The Oilers are stacked on offense and while they carry a reputation of not having a good defensive core, that has been fixed since. Right now, they’re suffering through injuries on defense as they are without Darnell Nurse, Duncan Keith and Oscar Klefbom. Veteran goaltender Mike Smith has been sidelined since October 18th and while Mikko Koskinen has performed relatively well, he is terribly inconsistent. That’s the position of weakness for the Oilers, in net. Yet, they are in a battle with the Calgary Flames for top spot in the Pacific Division and many observers feel like with better goaltending, they could win the Stanley Cup.

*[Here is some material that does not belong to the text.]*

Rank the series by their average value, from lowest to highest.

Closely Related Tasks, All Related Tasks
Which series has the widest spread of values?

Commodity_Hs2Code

Potential Target: Evan Bouchard (RD)
The Avalanche are in a dog fight to make the playoffs. Only two points separate St. Louis, Nashville, Colorado, Dallas and Winnipeg in the Central Division, with Minnesota holding top spot with a seven points lead. So far in December, they have allowed 15 goals in three games, which includes a 4-1 win over the Montreal Canadiens. They surrendered eight goals to the Leafs and six to the Senators, both on home ice! Darcy Kuemper is their best goalie with a 2.84 GAA and a .903 Sv% this season. Potent offense, depth and quality on defense, goaltending is their Achilles.
Potential Target: Justin Barron (RD)
Price was made available for the expansion draft and Ron Francis thought long and hard about claiming him. Ultimately, he backed out, preferring to save some cap space for his team but he wanted the Canadiens’ goaltender. Carey might lift his clause to be close to Angela’s family, and closer to his own family as well. If you’ve ever been to Seattle, you will know that it’s a beautiful place to be.

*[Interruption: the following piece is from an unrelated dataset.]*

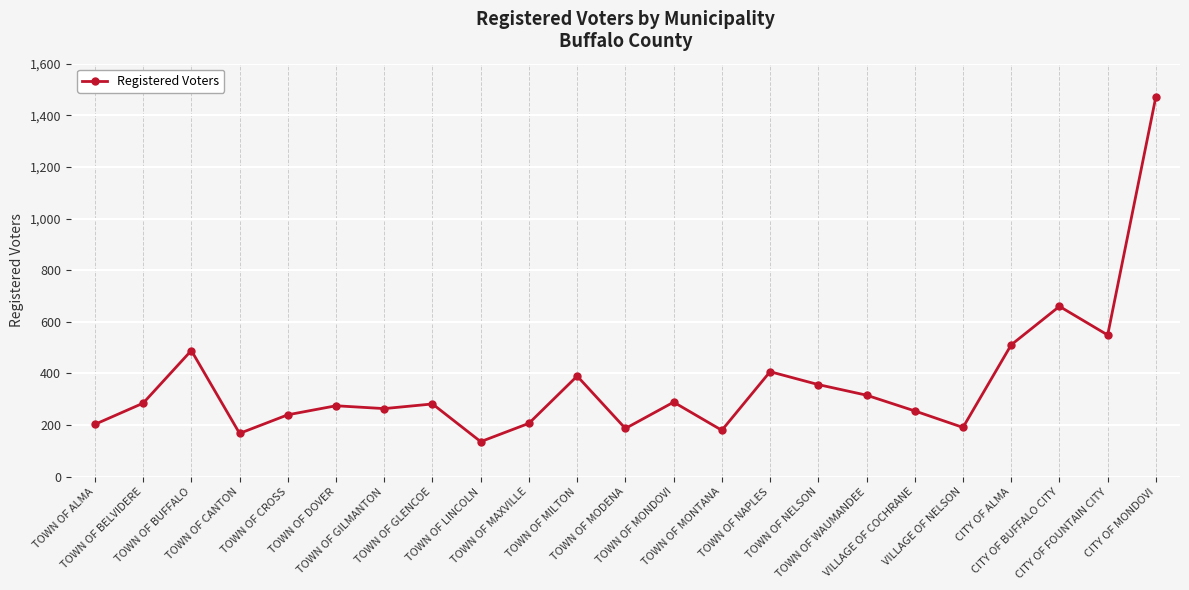

What value does the data have at TOWN OF LINCOLN, to the nearest 50?

150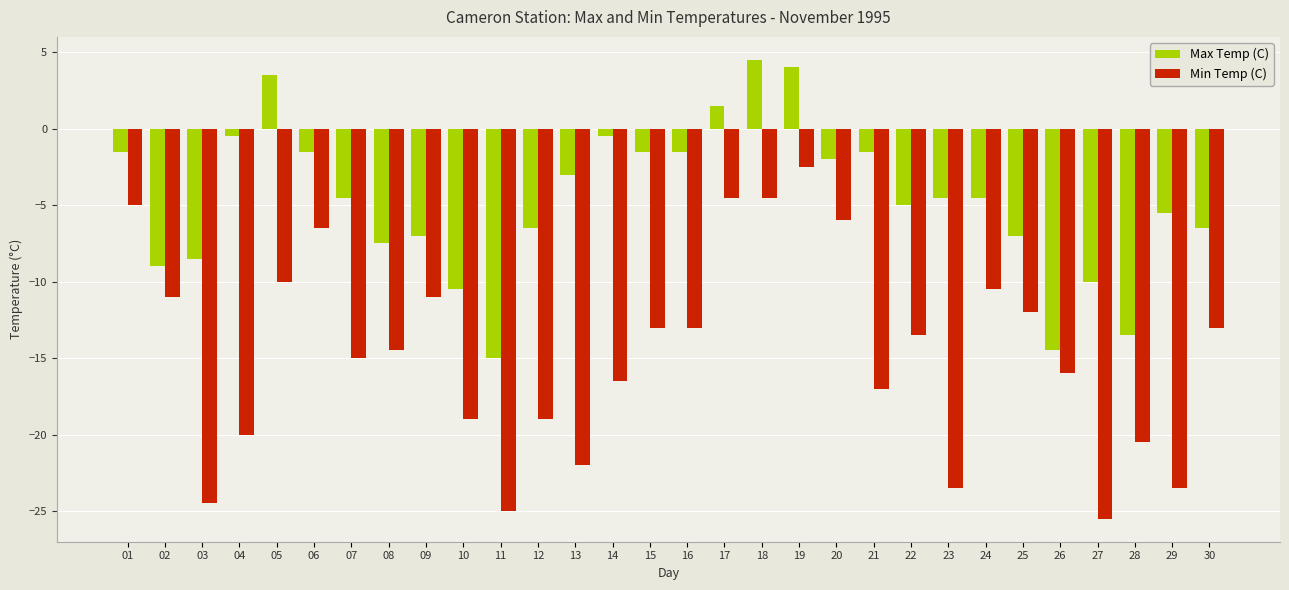

What is the maximum value shown in the chart?

4.5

That’s the obvious option, isn’t it? Vancouver is a short flight away from Kelowna and Williams Lake (near Anahim Lake), Carey’s home province. But they already have Thatcher Demko, a 25 year-old promising goaltender, signed until 2025-26 with a $5 million cap hit. Ironically, guess who is the backup in Vancouver this season? None other than… Jaroslav Halak!
So there you have it folks. Jeff Gorton told Renaud Lavoie of TVA Sports that he spoke to Price and they will talk more. In fact, Gorton wants to talk to all his veteran players to find out what they want to do if the Canadiens chose to rebuild (or reset again). His decisions will then be based on the answers provided by those players and his own evaluation. But first, let’s look for a General Manager, shall we?